======== Supplied data ========
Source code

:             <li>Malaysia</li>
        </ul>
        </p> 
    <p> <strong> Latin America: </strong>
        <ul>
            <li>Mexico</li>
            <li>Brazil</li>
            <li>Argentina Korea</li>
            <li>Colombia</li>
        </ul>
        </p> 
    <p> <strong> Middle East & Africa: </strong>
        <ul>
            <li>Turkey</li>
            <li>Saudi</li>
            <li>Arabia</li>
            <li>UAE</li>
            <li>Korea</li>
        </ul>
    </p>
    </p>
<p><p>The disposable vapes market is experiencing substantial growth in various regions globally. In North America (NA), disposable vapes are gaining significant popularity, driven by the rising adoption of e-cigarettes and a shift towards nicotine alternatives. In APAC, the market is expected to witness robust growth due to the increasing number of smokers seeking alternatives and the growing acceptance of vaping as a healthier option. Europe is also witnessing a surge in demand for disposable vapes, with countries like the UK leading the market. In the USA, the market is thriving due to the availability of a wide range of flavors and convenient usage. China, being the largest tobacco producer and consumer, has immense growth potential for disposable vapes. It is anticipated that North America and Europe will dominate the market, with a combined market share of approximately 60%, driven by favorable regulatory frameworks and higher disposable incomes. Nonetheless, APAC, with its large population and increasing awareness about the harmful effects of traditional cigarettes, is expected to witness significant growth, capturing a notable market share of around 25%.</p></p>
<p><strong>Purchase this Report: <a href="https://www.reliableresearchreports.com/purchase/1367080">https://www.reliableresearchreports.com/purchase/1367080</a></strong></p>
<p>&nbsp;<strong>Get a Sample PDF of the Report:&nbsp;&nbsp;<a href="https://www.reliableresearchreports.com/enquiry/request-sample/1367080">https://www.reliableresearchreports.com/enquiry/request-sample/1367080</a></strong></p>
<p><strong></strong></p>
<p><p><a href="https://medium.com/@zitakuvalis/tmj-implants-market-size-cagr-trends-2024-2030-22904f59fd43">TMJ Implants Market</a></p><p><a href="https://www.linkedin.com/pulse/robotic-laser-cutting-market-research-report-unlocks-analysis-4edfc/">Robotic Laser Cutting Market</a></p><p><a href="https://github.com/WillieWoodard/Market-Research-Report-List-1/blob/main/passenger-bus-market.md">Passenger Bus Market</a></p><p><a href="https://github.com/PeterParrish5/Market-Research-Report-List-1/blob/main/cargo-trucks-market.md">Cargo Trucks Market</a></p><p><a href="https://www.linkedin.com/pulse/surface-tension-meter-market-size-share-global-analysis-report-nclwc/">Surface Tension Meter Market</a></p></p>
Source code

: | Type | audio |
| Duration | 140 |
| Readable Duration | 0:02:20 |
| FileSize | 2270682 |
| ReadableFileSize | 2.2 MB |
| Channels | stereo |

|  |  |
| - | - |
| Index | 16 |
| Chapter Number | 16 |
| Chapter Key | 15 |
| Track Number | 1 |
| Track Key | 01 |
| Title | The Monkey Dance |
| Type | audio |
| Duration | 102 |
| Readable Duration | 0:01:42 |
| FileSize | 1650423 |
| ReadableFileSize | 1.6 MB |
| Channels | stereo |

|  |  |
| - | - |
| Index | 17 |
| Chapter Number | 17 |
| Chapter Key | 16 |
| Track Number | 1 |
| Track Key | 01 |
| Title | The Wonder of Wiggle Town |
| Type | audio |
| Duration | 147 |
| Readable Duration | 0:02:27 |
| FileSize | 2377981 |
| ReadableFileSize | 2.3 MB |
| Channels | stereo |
========
__What is needed__. Find every line of the material above that contains the string "https", and copy each of those lines. Case counts.

__Task response__.
<p><strong>Purchase this Report: <a href="https://www.reliableresearchreports.com/purchase/1367080">https://www.reliableresearchreports.com/purchase/1367080</a></strong></p>
<p>&nbsp;<strong>Get a Sample PDF of the Report:&nbsp;&nbsp;<a href="https://www.reliableresearchreports.com/enquiry/request-sample/1367080">https://www.reliableresearchreports.com/enquiry/request-sample/1367080</a></strong></p>
<p><p><a href="https://medium.com/@zitakuvalis/tmj-implants-market-size-cagr-trends-2024-2030-22904f59fd43">TMJ Implants Market</a></p><p><a href="https://www.linkedin.com/pulse/robotic-laser-cutting-market-research-report-unlocks-analysis-4edfc/">Robotic Laser Cutting Market</a></p><p><a href="https://github.com/WillieWoodard/Market-Research-Report-List-1/blob/main/passenger-bus-market.md">Passenger Bus Market</a></p><p><a href="https://github.com/PeterParrish5/Market-Research-Report-List-1/blob/main/cargo-trucks-market.md">Cargo Trucks Market</a></p><p><a href="https://www.linkedin.com/pulse/surface-tension-meter-market-size-share-global-analysis-report-nclwc/">Surface Tension Meter Market</a></p></p>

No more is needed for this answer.